Bipartisan members of a Senate subcommittee on homeland security demanded transparency from a Saudi Arabian investment fund during its second hearing on the controversial deal to merge the PGA Tour and Saudi-backed LIV Golf, according to CNBC.
“Saudi Arabia’s bid to buy professional golf in America is not just one investment in a vacuum,” Sen. Richard Blumenthal (D-Conn.), chairman of the Permanent Subcommittee on Investigations, said on Capitol Hill. “It is instead part of a web of growing investments in this country. They are largely unknown and they are almost entirely without oversight.” Blumenthal announced that he had issued a subpoena on Wednesday to USSA International LLC, the PIF’s wholly-owned U.S. subsidiary, for documents related to the PGA Tour-LIV Golf deal and other U.S. investments.

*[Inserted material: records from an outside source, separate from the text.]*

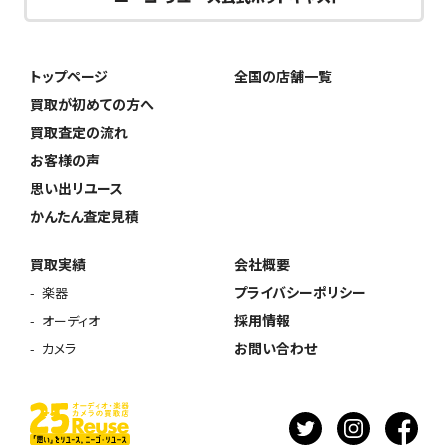
トップページ
全国の店舗一覧
買取が初めての方へ
買取査定の流れ
お客様の声
思い出リユース
かんたん査定見積
買取実績
会社概要
プライバシーポリシー
楽器
採用情報
オーディオ
お問い合わせ
カメラ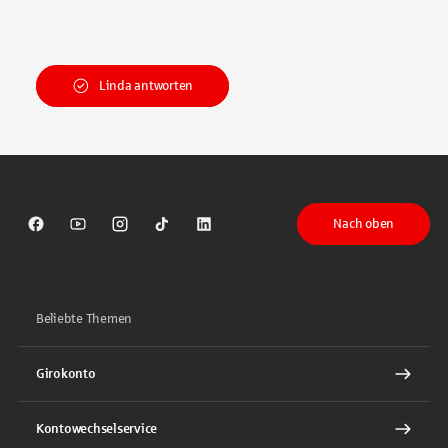
Linda antworten
Nach oben
Sparkasse auf Facebook
Sparkasse auf Youtube
Sparkasse auf Instagram
Sparkasse auf TikTok
Sparkasse auf LinkedIn
Beliebte Themen
Girokonto
Kontowechselservice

Related: In Shocking Turn Of Events PGA Tour Agrees To Merge With Rival LIV Golf
Blumenthal and witnesses at the hearing accused Saudi Arabia of mirroring other authoritarian regimes like China and Russia by exploiting loopholes in certain investment platforms to spread their influence and exert soft power within the United States.
“At its core, then, this is not a business deal,” said Benjamin Freeman, director of the Democratizing Foreign Policy Program at the Quincy Institute for Responsible Statecraft, of the PGA-LIV deal. “This is an influence operation. It’s meant to shape U.S. public opinion and U.S. foreign policy.”
According to Joey Shea, a Saudi Arabia and United Arab Emirates expert at the nonprofit Human Rights Watch who testified Wednesday, the PIF “has been ranked as amongst the least transparent, least accountable and with the least credible governance structures in the world.”